Module 1

Data Collection and Pre-Processing

Objectives: Gather, prepare, and preprocess all spatial and ground-truth data required for DSM.
1. Data Sources
  • Field data: crop, management, fertilizer types and application, yield (if available).
  • Weather data: from DWD (Deutscher Wetterdienst).
  • Satellite data: Sentinel-2 Level-2A (S2L).
  • Auxiliary data: elevation (DEM), land use, boundaries.
2. Spatiotemporal Processing of Sentinel-2
  • Filter: Remove cloud-contaminated and low-quality pixels.
  • Temporal smoothing: Apply the Whittaker smoother to each pixel over time.
  • Spatial smoothing: Apply a Gaussian filter to reduce local noise.

Output: Daily, 10 m resolution crop growth indicators from sowing to harvest.

WHITTAKER SMOOTHING THEORY

The Whittaker smoother (Eilers, 2003) is a method used to remove noise from time-series data while preserving the main signal trend. It is especially effective for satellite-derived vegetation indices (e.g., NDVI, NDWI) that are irregularly sampled or affected by clouds.

The method minimizes a penalized least-squares objective function that balances two opposing goals:

(1) fidelity to the observed data, and (2) smoothness of the resulting curve.

Formally:

\[ \hat{x} = \mathop{\min}\limits_{z} \left\{ \sum_{i=1}^{n} w_i \left( y_i - z_i \right)^2 + \lambda \sum_{i=1}^{n} \left( \Delta^2 z_i \right)^2 \right\}\]

where:

  • \(\hat{x}\) is the smoothed value
  • \(y_i\) are the observed values
  • \(z_i\) are the smoothed values to be estimated
  • \(w_i\) are weights (e.g., \(0\) for invalid or cloudy pixels, \(1\) for valid data)
  • \(\Delta^2 z_i\) is the second-order difference operator (a measure of curvature)
  • \(\lambda\) is the smoothing parameter that controls the trade-off between smoothness and fidelity

Low \(\lambda\): curve follows the data closely (less smoothing).
High \(\lambda\): curve becomes smoother but may lose local detail.

The method is deterministic, fast, and robust to gaps in the data.
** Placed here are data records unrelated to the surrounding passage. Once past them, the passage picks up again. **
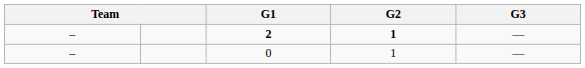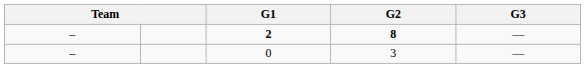2 | G2: 1 -> 8
0 | G2: 1 -> 3
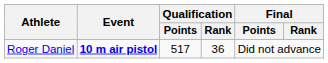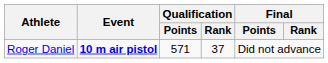Roger Daniel | Qualification / Points: 517 -> 571
Roger Daniel | Qualification / Rank: 36 -> 37
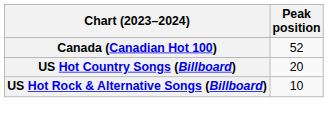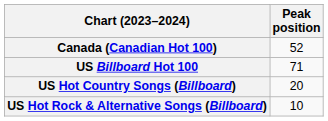+ row: US Billboard Hot 100 | 71
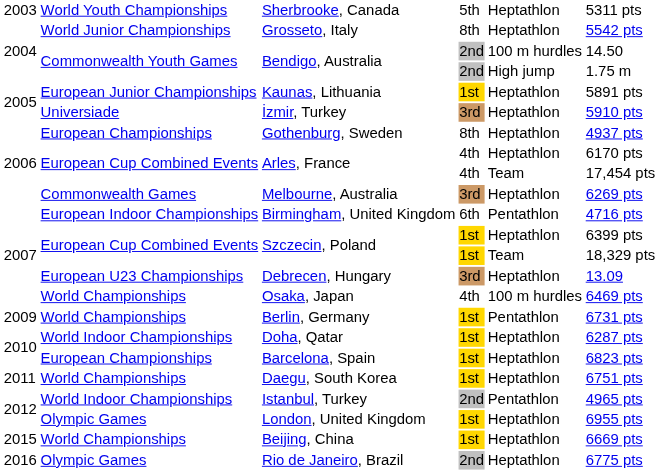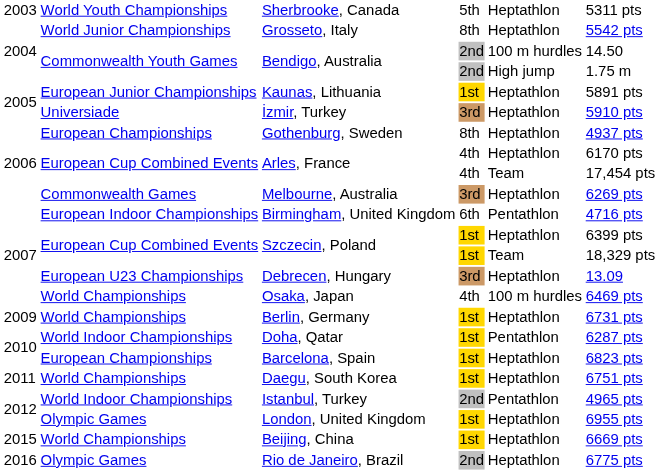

It is particularly suitable for remote sensing time series, as it can interpolate missing dates and suppress short-term fluctuations caused by atmospheric noise or sensor artifacts.

In this course, the Whittaker smoother is applied temporally to each pixel of the Sentinel-2 time series (NDWI and BSI), providing continuous daily values between sowing and harvest.

3. Derived Indices

Compute indices such as:

  • BSI (Bare Soil Index): derived from bare soil scenes (no crop).
  • NDWI (Normalized Difference Water Index): proxy for canopy water content. For the Sentinel-2 Level-2A, the formulas for the BSI and NDWI encompasses bands B02, B04, B08, B11, (respectively blue, red, near-infrared and shortwave infrared) and are:

\[ BSI = \frac{(B_{11} + B_{04}) - (B_{08} + B_{02})}{(B_{11} + B_{04}) + (B_{08} + B_{02})}\]

\[ NDWI = \frac{(B_{08} - B_{11})}{(B_{08} + B_{11})}\]

It is expected that the attendant has knowledge of the Sentinel-2 S2L products, but the official webpage from the European Space Agency is: https://www.esa.int/Applications/Observing_the_Earth/Copernicus/Sentinel-2

4. Sampling Design

Select points representing field variability:

  • Extremes and averages: choose local maxima, minima, and mean areas across NDWI, BSI, and elevation maps.
  • Start with ~20 points, but ideally >50 for higher accuracy.

For each point, collect (or assume) soil data at three depths:

  • 0.0–0.3 m
  • 0.3–0.6 m
  • 0.6–0.9 m

Laboratory analysis: texture (sand, clay) and soil organic carbon (SOC).

Outcome: A set of spatially distributed ground-truth soil profiles linked to satellite indicators.